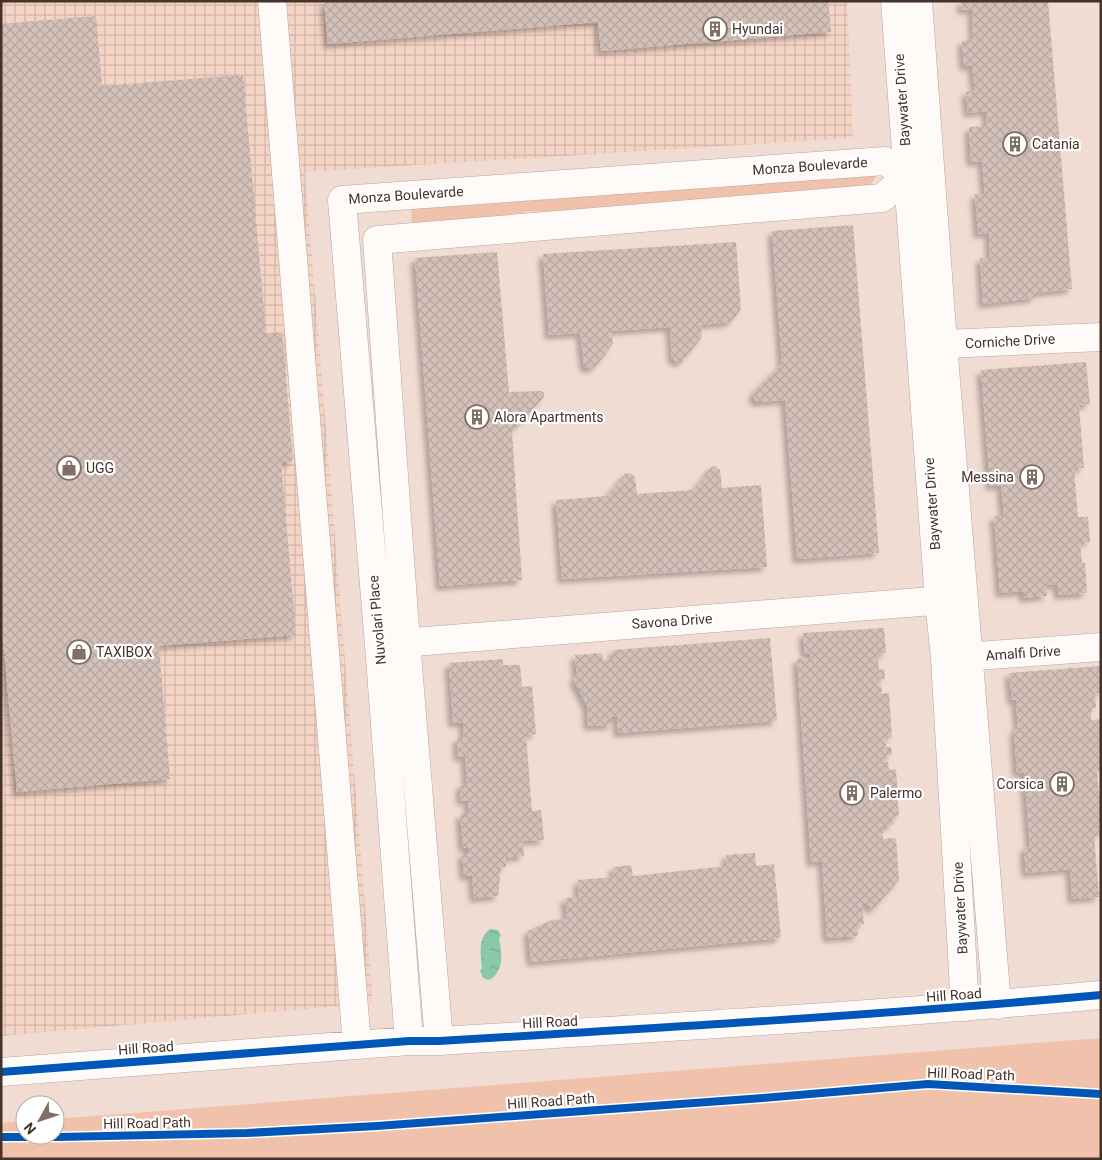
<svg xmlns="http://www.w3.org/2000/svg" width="1102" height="1160" font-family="Roboto,sans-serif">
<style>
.industrial{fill:url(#industrial-grid)}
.green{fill:#f1c2ab}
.water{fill:url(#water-ripples)}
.building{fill:url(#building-cross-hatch);filter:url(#shadow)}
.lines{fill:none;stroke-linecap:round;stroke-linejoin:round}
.minor-casing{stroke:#b8a79f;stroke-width:29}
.minor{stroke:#fdfaf8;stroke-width:28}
.cycleway-casing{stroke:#fff;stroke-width:11}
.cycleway{stroke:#0057b8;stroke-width:8}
.labels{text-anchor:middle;stroke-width:4.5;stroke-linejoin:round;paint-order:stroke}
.poi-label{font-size:14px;fill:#45332a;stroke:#fff;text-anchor:start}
.street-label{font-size:14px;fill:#45332a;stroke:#fff}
</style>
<defs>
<pattern id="industrial-grid" width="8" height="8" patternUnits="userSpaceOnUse" patternTransform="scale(1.25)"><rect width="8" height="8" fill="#f4d4c4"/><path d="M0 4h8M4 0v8" fill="none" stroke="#d3b6a9"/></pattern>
<pattern id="water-ripples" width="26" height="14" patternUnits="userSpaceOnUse" patternTransform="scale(1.25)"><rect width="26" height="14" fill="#8ac8ac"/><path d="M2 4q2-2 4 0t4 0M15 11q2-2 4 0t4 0" fill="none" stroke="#73a38c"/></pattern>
<pattern id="building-cross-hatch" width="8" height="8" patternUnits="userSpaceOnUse" patternTransform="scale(1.25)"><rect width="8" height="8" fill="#d3c1b9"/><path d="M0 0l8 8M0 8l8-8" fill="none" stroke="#b6a69f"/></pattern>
<filter id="shadow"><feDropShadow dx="-4.5" dy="4.5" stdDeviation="2.5" flood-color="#0004"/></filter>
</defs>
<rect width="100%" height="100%" fill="#f0dcd3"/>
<path class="industrial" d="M 1,1 L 847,1 L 853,138 L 305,172 L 373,1003 L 1,1036 Z"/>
<path class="green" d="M 877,175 L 868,189 L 551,213 L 530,211 L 512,215 L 412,229 L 411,202 Z
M 1101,1038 L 1101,1159 L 1,1159 L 1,1123 L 25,1121 L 25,1135 L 55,1135 L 55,1119 Z"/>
<path class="water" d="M 490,929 L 498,930 L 501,936 L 499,937 C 500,946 503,958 500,966 C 496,979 484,987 480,970 L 482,969 C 481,954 477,939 490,929 Z"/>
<path class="building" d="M 324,1 L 828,1 L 831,32 L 601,51 L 598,22 L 328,44 Z
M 961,1 L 1048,1 L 1072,289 L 1035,293 L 1035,298 L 983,304 L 980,258 L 990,257 L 989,233 L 978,234 L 975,194 L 985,194 L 982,161 L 971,162 L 969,127 L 987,126 L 986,111 L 968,113 L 966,92 L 975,90 L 972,65 L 964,66 L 962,41 L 973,39 L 972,9 L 962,10 Z
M 96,16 L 102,86 L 243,75 L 266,333 L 282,332 L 293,461 L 281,462 L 296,635 L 159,646 L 170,779 L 17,792 L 1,617 L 1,24 Z
M 853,225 L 879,553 L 797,559 L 785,400 L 759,402 L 755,400 L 753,396 L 755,391 L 782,364 L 772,231 Z
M 736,242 L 741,309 L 731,322 L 701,325 L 702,337 L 682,362 L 677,362 L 672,358 L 670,327 L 611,331 L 613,344 L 597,365 L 591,369 L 585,367 L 584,365 L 580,333 L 549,335 L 543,254 Z
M 497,252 L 509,392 L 541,391 L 544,393 L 544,397 L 512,432 L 522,580 L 440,586 L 415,258 Z
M 1086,362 L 1090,404 L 1079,405 L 1084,468 L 1074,468 L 1078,517 L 1088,517 L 1090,542 L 1080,542 L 1082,563 L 1085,563 L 1087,593 L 1059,595 L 1057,584 L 1046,585 L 1047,596 L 1023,598 L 1023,591 L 1000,593 L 994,516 L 1004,516 L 1001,485 L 990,486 L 981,370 Z
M 715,466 L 720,470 L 722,488 L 761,485 L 767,567 L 562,579 L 556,500 L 607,496 L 625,474 L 628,473 L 632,474 L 635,477 L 637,494 L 694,490 L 711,467 Z
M 884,628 L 886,653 L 878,654 L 879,670 L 884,669 L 885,679 L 876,679 L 877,686 L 881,686 L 882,694 L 889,693 L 892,738 L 885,738 L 886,747 L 891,747 L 892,755 L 882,756 L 883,762 L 888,762 L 889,770 L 896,769 L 899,816 L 892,817 L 893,825 L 883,826 L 883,839 L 896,838 L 899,880 L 873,910 L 867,904 L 862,904 L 864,924 L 857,925 L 858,936 L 827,938 L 822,861 L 811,862 L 797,659 L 811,658 L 810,653 L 805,654 L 803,633 Z
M 770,638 L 777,721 L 618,733 L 617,716 L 612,717 L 612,725 L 588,726 L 587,706 L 573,678 L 577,677 L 575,655 L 602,653 L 603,660 L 613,659 L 613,650 Z
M 503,659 L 503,665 L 520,665 L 522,687 L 532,686 L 536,734 L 526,735 L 532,811 L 541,810 L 544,840 L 523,841 L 524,856 L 506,858 L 506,867 L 501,867 L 498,896 L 474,898 L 472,875 L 464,876 L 462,854 L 468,854 L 468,847 L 463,848 L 460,814 L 469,814 L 468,800 L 461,801 L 460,785 L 467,784 L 465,756 L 458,757 L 457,738 L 464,738 L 463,722 L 453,723 L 449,663 Z
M 1101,666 L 1101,693 L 1095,693 L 1096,708 L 1091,708 L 1091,720 L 1101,719 L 1101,771 L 1097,771 L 1099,794 L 1101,794 L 1101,822 L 1099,822 L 1100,836 L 1094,836 L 1099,897 L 1072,899 L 1070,869 L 1026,873 L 1024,848 L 1030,847 L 1024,772 L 1017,773 L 1014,729 L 1018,729 L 1016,700 L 1012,700 L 1009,673 Z
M 755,853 L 756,866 L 774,864 L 781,938 L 531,962 L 528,931 L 552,920 L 567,919 L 565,898 L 579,897 L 578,880 L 614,877 L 613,867 L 631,865 L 633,876 L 727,866 L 726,855 Z"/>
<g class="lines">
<g class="minor-casing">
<path id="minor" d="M 272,1 L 357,1045
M 895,1 L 939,600 L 945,658 L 965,1007
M 918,1 L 943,344 L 997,1005
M 342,200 L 379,645 L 409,1041
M 342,200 L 885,161 L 907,177
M 377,240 L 406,642 L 439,1041
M 377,240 L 882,198 L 907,177 L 921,176
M 924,345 L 1101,337
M 388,644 L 958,599
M 950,658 L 1101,647
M 1,1072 L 409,1041 L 439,1041 C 660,1028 881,1015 1101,995"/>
</g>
<use href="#minor" class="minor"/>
<g class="cycleway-casing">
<path id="cycleway" d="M 1,1072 L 409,1041 L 439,1041 C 660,1028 881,1015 1101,995
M 1,1137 L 59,1137 L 247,1133 L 377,1126 L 763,1098 L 928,1084 L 1101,1094"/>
</g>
<use href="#cycleway" class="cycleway"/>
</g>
<defs>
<g id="building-ring" transform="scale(1.25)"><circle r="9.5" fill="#fff" stroke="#816e65" stroke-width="1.5"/><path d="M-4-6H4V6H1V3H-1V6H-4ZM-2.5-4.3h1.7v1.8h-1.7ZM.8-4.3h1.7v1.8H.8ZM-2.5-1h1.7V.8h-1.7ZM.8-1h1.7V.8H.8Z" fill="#816e65"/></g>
<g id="shop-ring" transform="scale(1.25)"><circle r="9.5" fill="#fff" stroke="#816e65" stroke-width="1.5"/><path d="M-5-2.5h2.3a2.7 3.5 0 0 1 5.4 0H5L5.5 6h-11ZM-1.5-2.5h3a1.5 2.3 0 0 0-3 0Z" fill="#816e65"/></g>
</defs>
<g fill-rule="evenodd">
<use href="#building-ring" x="715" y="29"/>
<use href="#building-ring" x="1015" y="144"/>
<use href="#building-ring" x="477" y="417"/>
<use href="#shop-ring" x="69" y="468"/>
<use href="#building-ring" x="1032" y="477"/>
<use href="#shop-ring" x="79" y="652"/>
<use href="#building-ring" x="1062" y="784"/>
<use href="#building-ring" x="852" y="793"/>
</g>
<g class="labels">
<g class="poi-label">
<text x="732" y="34">Hyundai</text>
<text x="1032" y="149">Catania</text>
<text x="494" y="422">Alora Apartments</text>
<text x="86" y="473">UGG</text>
<text x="1014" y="482" text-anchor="end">Messina</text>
<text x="96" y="657">TAXIBOX</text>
<text x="1044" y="789" text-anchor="end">Corsica</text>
<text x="870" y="798">Palermo</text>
</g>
<g class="street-label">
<text transform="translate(902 100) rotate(-94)" y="5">Baywater Drive</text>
<text transform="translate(810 166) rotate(-4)" y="5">Monza Boulevarde</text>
<text transform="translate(406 195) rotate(-4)" y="5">Monza Boulevarde</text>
<text transform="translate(1010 341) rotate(-3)" y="5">Corniche Drive</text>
<text transform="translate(932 504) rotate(-94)" y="5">Baywater Drive</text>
<text transform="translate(377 620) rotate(-95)" y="5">Nuvolari Place</text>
<text transform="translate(672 621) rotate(-4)" y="5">Savona Drive</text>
<text transform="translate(1023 653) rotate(-4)" y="5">Amalfi Drive</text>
<text transform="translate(960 908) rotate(-93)" y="5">Baywater Drive</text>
<text transform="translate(954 995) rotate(-4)" y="5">Hill Road</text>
<text transform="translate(550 1022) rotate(-3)" y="5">Hill Road</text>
<text transform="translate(146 1048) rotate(-4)" y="5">Hill Road</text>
<text transform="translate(971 1074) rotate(2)" y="5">Hill Road Path</text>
<text transform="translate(551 1101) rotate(-4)" y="5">Hill Road Path</text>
<text transform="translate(147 1123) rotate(-1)" y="5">Hill Road Path</text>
</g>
</g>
<rect width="1102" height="1160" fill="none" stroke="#45332a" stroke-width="5"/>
<g transform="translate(40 1120) rotate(230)"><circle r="24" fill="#ffffff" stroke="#b5adaa"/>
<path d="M0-4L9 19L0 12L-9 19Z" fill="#816e65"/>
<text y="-8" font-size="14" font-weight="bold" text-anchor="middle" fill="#45332a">N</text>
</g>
</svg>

-.-.-

-- EXERCISE INSTRUCTIONS --
Wherever the string "lines" appears in the listing above, show the whole line.

-- TASK SOLUTION --
.lines{fill:none;stroke-linecap:round;stroke-linejoin:round}
<g class="lines">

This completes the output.